Wednesday, July 17, 2013

Day Job


When I'm asked what I do, I'm always hesitent as to how to reply.
Do you mean what do I get paid to do? Or what do I spend most of my time doing? or what would I be doing if I didn't have any family responsibilities?
What do I do well? Or Just for fun. Just for me?
What do I do that's important, or frivolous. Selfish. Selfless. 

What did I do yesterday, or today, or last month...or tomorrow?
No answers here.
I joke that I've aleady had three or four careers...

I worked in the clinic all day yesterday and will be working almost every other day through the Summer before we head back again to Italy.  And since my free time now is spent keeping up with the medical world--reviewing charts and current practice there's no time now for painting or printing. We still commute between two worlds. Italy where I get to be a dad/farmer/printmaker/artist and the US where I jump back completely into the medical world of patients, long shifts and the desire to make people well and the everpresent fear of making a mistake or missing something serious.

But we will head back to Italy in September:
The boys will be back in school and Fall chores in the fields will beckon--maybe there will still be time to put in strawberries or seed a cover crop in the bottom fields or squeak in some spinach and lettuce to overwinter.
Then maybe I'll have a moment to pull out my sketchbooks again.
I have some wood planks waiting and a few ideas I've been kicking around for years that I've been hoping to get onto paper eventually.

## Problem description:
Write out the day-job post word for word, everything from "But we will" down to "onto paper eventually.".

Collection entries:
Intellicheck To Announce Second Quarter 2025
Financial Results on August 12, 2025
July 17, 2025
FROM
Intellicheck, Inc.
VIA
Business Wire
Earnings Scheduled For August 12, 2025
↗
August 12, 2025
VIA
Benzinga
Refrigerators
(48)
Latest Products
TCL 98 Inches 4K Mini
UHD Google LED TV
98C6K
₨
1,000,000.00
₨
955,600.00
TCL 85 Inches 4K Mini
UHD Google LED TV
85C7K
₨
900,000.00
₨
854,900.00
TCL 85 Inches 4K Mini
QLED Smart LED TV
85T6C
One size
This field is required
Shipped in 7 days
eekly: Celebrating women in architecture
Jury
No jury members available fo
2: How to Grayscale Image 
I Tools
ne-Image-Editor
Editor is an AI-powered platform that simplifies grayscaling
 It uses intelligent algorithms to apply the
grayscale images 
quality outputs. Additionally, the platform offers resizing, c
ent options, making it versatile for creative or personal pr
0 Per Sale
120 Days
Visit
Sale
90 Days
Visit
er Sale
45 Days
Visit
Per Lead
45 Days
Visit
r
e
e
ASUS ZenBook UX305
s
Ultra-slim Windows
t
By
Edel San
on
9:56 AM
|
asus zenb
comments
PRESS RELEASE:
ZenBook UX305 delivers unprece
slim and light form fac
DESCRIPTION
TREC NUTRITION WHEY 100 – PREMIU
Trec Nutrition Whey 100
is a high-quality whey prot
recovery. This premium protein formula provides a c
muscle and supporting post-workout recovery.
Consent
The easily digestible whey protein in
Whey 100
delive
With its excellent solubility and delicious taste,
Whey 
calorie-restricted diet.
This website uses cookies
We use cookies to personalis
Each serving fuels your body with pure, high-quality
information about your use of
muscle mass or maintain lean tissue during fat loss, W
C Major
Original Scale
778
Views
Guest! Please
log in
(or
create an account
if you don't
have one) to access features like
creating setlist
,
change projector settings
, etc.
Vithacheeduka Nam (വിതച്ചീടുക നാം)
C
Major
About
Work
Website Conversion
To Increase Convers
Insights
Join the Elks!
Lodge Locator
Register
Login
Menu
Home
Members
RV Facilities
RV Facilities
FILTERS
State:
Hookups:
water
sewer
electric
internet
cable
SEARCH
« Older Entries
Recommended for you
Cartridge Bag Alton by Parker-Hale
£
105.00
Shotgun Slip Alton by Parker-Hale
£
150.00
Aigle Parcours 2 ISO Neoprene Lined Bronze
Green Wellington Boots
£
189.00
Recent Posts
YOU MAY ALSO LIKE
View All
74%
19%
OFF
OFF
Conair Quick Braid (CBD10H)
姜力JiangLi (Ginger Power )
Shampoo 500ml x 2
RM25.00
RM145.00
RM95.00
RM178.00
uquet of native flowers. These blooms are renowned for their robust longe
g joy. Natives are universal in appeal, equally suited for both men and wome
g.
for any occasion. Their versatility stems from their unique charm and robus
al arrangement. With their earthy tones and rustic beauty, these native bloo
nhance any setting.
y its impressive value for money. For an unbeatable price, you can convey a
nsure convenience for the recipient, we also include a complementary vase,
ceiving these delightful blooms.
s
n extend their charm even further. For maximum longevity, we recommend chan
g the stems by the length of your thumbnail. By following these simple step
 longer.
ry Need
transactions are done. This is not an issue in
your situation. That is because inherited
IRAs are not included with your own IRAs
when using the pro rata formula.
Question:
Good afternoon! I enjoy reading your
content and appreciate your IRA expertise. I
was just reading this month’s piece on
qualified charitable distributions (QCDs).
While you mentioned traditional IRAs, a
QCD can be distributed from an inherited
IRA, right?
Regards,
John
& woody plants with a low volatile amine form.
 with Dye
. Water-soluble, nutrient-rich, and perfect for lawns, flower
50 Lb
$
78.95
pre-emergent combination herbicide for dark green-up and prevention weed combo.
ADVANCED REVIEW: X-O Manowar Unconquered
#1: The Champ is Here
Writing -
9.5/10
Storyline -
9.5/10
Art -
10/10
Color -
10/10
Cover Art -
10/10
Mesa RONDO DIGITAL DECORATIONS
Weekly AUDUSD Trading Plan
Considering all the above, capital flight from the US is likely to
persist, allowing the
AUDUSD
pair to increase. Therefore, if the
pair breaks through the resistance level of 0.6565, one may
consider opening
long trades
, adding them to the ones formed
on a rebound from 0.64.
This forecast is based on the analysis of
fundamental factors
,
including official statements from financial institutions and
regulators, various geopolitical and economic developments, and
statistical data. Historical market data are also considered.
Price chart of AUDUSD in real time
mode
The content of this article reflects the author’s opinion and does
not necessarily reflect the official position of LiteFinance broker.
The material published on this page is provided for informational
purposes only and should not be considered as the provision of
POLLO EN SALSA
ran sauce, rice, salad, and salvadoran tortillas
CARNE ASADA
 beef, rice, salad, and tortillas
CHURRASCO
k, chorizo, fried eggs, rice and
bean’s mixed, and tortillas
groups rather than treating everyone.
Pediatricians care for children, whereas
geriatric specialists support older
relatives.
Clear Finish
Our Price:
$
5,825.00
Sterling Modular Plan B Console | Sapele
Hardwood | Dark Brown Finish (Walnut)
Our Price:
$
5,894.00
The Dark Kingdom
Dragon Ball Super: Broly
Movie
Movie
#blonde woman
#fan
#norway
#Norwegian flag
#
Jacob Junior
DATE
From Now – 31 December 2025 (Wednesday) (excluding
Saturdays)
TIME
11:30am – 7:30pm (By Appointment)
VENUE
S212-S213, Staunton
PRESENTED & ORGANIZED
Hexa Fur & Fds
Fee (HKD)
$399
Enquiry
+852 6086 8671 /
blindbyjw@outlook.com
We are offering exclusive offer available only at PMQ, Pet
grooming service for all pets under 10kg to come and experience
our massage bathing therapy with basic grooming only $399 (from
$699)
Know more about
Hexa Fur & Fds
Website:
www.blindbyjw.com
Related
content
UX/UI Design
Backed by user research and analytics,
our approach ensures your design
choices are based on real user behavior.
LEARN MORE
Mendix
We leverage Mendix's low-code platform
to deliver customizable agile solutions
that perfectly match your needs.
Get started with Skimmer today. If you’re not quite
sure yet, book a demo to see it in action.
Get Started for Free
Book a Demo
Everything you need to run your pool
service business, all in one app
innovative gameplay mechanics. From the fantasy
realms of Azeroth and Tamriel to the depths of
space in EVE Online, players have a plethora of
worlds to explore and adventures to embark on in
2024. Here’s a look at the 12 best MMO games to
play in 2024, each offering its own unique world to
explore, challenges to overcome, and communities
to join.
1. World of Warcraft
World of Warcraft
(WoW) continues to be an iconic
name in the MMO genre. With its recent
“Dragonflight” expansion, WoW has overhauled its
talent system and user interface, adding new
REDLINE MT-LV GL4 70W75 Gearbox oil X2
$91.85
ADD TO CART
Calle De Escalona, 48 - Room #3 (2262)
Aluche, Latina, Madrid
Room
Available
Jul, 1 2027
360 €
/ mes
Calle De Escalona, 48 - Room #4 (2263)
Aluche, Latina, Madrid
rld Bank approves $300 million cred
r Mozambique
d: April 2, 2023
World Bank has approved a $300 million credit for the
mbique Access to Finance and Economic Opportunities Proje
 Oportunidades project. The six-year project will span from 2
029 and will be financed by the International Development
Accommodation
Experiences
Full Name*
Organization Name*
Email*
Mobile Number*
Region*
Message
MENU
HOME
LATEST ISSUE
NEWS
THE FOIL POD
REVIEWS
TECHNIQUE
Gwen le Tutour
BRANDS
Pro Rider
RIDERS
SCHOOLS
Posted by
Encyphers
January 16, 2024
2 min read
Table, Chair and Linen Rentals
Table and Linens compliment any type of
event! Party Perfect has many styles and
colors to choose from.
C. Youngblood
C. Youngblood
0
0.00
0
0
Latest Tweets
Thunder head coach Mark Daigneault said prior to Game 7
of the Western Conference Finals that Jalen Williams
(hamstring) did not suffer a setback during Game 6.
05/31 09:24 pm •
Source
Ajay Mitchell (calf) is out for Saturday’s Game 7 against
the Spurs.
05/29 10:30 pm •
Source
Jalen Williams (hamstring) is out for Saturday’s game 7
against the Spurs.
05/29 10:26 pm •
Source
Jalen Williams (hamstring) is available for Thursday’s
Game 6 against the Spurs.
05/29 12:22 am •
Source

## Solved problem:
But we will head back to Italy in September:
The boys will be back in school and Fall chores in the fields will beckon--maybe there will still be time to put in strawberries or seed a cover crop in the bottom fields or squeak in some spinach and lettuce to overwinter.
Then maybe I'll have a moment to pull out my sketchbooks again.
I have some wood planks waiting and a few ideas I've been kicking around for years that I've been hoping to get onto paper eventually.